Temporäre Defizite oder Überschüsse sind unproblematisch. Die simple Arithmetik zeigt aber auch: Mit dauerhaften Defiziten oder Überschüssen zu rechnen, ist gefährlich. Damit werden die Lehren der gerade erst überwunden geglaubten globalen Wirtschafts- und Finanzkrise bewusst ignoriert.

(Beifall bei dem BÜNDNIS 90/DIE GRÜNEN)

Hinzu kommt, dass Unternehmen, die ihre Produkte erfolgreich exportieren wollen, ihre Produkte zunächst einmal in einem anspruchsvollen Heimatmarkt erproben und dort erfolgreich durchsetzen können müssen. In diesem Zusammenhang schafft der europäische Binnenmarkt als unser Heimatmarkt unbestritten eine hervorragende Basis für Exporterfolge auf globalen Märkten.

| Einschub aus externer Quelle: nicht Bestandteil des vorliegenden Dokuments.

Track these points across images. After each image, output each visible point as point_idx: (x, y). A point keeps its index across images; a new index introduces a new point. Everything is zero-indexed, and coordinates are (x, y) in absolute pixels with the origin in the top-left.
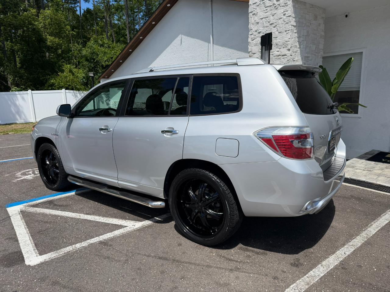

Darüber hinaus ist in Deutschland ein erheblicher Nachholbedarf insbesondere im Dienstleistungssektor – ich nenne die Stichworte Gesundheit, Pflege, Kinderbetreuung usw. – entstanden, ein Nachholbedarf, der in Zukunft überwiegend von heimischen Unternehmen und Arbeitskräften befriedigt werden muss.

(Dr. Walter Arnold (CDU): Das ist aber kein großer Exportschlager!)

Es zeichnet sich bereits jetzt ab, dass z. B. die Exportindustrie und das Gesundheits- und Bildungswesen verstärkt um Fachkräfte konkurrieren werden müssen. Das ist ein Problem, das Sie ignorieren wollen, wie Ihr Umgang mit unserem Antrag zum Fachkräftemangel in den vergangenen Wochen zeigt.